Bu soru pek naif kaçmış olabilir ama daha da naif görünmek pahasına kapıyı neden böyle bir ihtimale açık bıraktığımı söyleyeyim: Çünkü, malum, burası bir hukuk devleti ve soruşturmanın gizliliği esastır. Yani, polis soruşturmanın ve geceyarısı gerçekleştirilen belediye operasyonunun nedenini “soruşturmanın gizliliği esastır” ilkesini gözeterek gazetecilere vermemiştir.

Ne var ki İçişleri Bakanı Soylu’nun sonraki performansını göz önünde bulundurduğumuzda, bu ihtimal zayıflıyor. Polisin, gazetecileri manipüle ederek onlara yanlış bilgi sızdırdığını, gazetecilerin de bu bilgi doğrultusunda saldırıyla belediye gözaltıları arasında bağ kurduğunu düşünmek daha makul hale geliyor.

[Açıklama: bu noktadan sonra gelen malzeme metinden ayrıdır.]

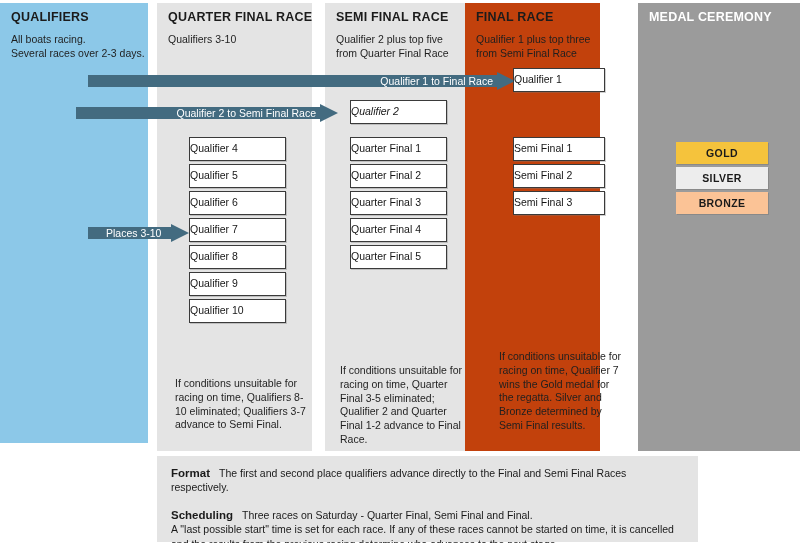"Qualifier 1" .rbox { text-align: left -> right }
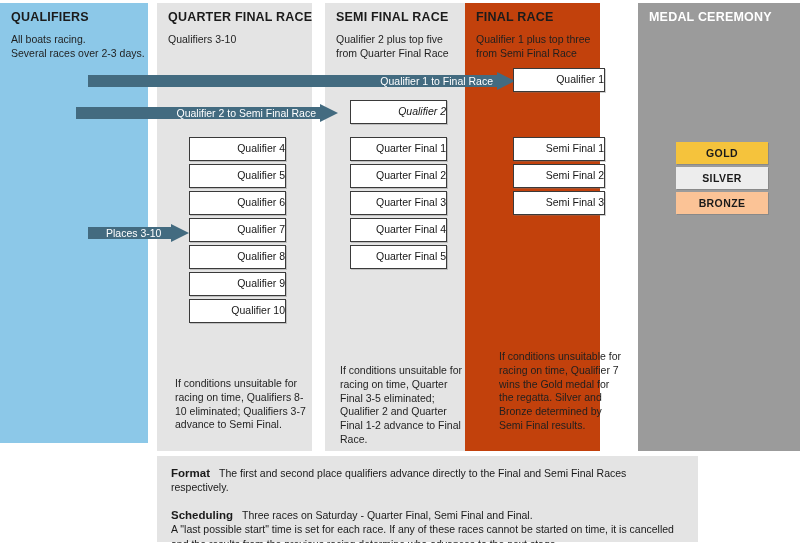"Qualifier 2 to Semi Final" .a2 { left: 76px -> 102px }
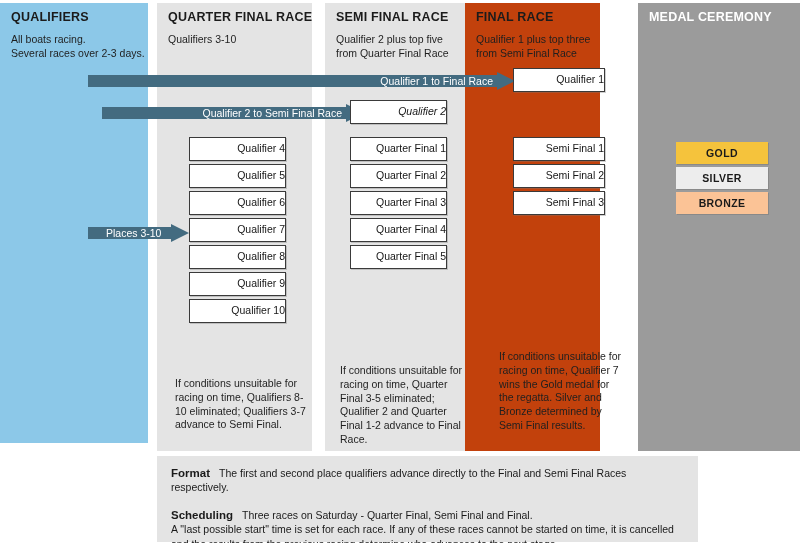"If conditions unsuitable for racing on time, Qualifier" div.note { text: 7 -> 6 }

Ama benim favori ihtimalim şöyle: Ortada hazırlanmış ve yürürlüğe konmayı bekleyen bir KCK soruşturması vardı; polisevine saldırı gerçekleşince bu operasyona yol verildi. Beklenti, “gereğini yapma” ustası gazetecilerin durumdan vazife çıkarıp sayfalarını “Mersin Büyükşehir Belediyesi’ne polisevi baskını soruşturması ve operasyonu” haberleriyle donatmalarıydı. Nitekim de öyle oldu.

“Gözlerimi kaparım vazifemi yaparım” gazeteciliğinin en süfli örneklerinden biriydi.

Hadi köşe yazılarında tek başına yazıyorlar, etraflarında kimse yok, fakat “orta akıl”la yapılan haberlerde birbirlerinin yüzüne bakarak nasıl becerebiliyorlar bunu, anlamak hakikaten çok güç.